▶ [Working data]:
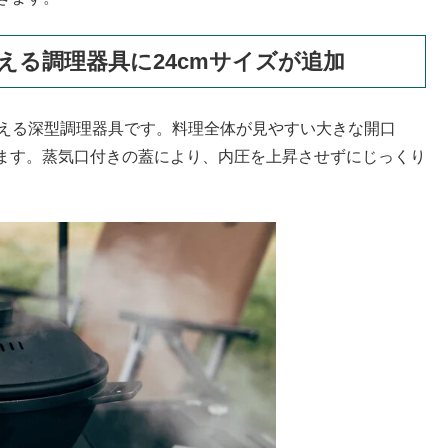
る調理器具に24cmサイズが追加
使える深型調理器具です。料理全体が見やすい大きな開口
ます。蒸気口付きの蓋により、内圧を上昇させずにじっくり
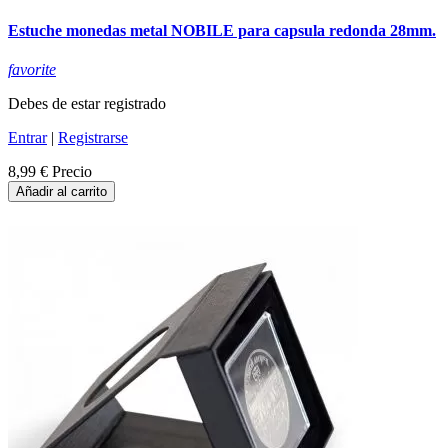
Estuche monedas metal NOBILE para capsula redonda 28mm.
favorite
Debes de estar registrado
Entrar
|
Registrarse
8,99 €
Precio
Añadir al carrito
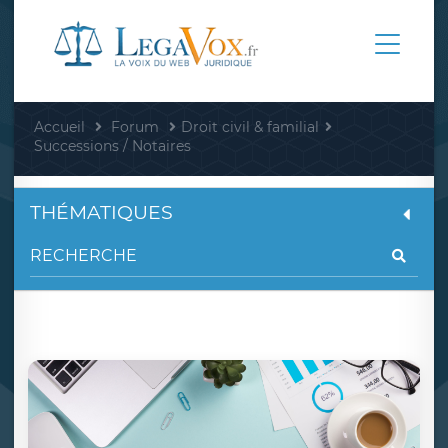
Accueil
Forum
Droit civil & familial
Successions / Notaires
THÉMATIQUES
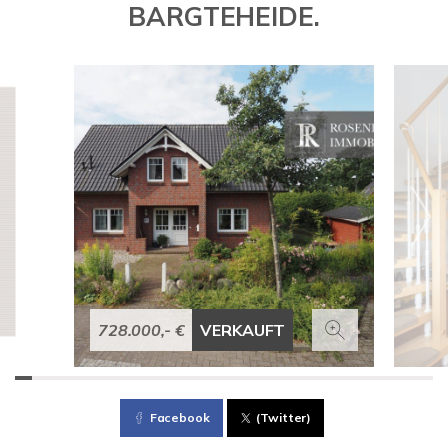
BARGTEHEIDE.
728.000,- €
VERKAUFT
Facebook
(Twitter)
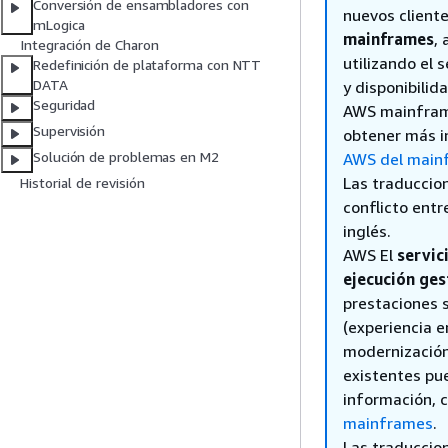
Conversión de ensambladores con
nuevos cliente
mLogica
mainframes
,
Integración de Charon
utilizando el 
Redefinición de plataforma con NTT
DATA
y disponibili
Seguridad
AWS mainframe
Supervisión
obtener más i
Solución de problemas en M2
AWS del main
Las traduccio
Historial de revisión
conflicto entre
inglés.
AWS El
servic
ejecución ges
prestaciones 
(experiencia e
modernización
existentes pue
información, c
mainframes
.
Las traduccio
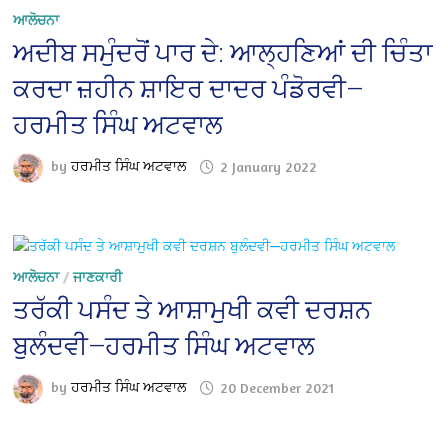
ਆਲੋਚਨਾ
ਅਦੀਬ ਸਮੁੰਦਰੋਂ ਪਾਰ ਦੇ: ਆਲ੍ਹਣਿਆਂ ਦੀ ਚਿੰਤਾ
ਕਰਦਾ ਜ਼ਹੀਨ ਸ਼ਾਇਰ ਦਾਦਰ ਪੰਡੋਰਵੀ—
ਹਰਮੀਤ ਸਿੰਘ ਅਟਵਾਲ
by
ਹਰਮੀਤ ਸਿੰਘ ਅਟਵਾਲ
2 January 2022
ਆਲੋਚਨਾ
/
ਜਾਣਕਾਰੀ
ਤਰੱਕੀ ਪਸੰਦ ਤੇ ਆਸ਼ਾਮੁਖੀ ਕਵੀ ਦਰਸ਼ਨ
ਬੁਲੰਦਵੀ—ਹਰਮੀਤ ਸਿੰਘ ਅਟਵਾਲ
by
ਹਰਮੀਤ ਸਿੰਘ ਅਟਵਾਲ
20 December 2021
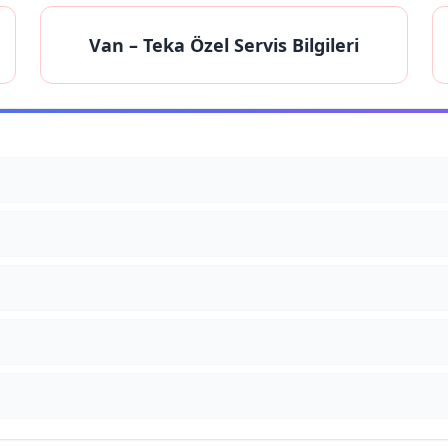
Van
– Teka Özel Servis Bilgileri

▶ [Problem statement]:
Reproduce the listing word for word and omit its pictures.

▶ [Result of this exercise]:
る調理器具に24cmサイズが追加
使える深型調理器具です。料理全体が見やすい大きな開口
ます。蒸気口付きの蓋により、内圧を上昇させずにじっくり
Estuche monedas metal NOBILE para capsula redonda 28mm.
favorite
Debes de estar registrado
Entrar
|
Registrarse
8,99 €
Precio
Añadir al carrito
Accueil
Forum
Droit civil & familial
Successions / Notaires
THÉMATIQUES
BARGTEHEIDE.
728.000,- €
VERKAUFT
Facebook
(Twitter)
Conversión de ensambladores con
nuevos cliente
mLogica
mainframes
,
Integración de Charon
utilizando el 
Redefinición de plataforma con NTT
DATA
y disponibili
Seguridad
AWS mainframe
Supervisión
obtener más i
Solución de problemas en M2
AWS del main
Las traduccio
Historial de revisión
conflicto entre
inglés.
AWS El
servic
ejecución ges
prestaciones 
(experiencia e
modernización
existentes pue
información, c
mainframes
.
Las traduccio
ਆਲੋਚਨਾ
ਅਦੀਬ ਸਮੁੰਦਰੋਂ ਪਾਰ ਦੇ: ਆਲ੍ਹਣਿਆਂ ਦੀ ਚਿੰਤਾ
ਕਰਦਾ ਜ਼ਹੀਨ ਸ਼ਾਇਰ ਦਾਦਰ ਪੰਡੋਰਵੀ—
ਹਰਮੀਤ ਸਿੰਘ ਅਟਵਾਲ
by
ਹਰਮੀਤ ਸਿੰਘ ਅਟਵਾਲ
2 January 2022
ਆਲੋਚਨਾ
/
ਜਾਣਕਾਰੀ
ਤਰੱਕੀ ਪਸੰਦ ਤੇ ਆਸ਼ਾਮੁਖੀ ਕਵੀ ਦਰਸ਼ਨ
ਬੁਲੰਦਵੀ—ਹਰਮੀਤ ਸਿੰਘ ਅਟਵਾਲ
by
ਹਰਮੀਤ ਸਿੰਘ ਅਟਵਾਲ
20 December 2021
Van
– Teka Özel Servis Bilgileri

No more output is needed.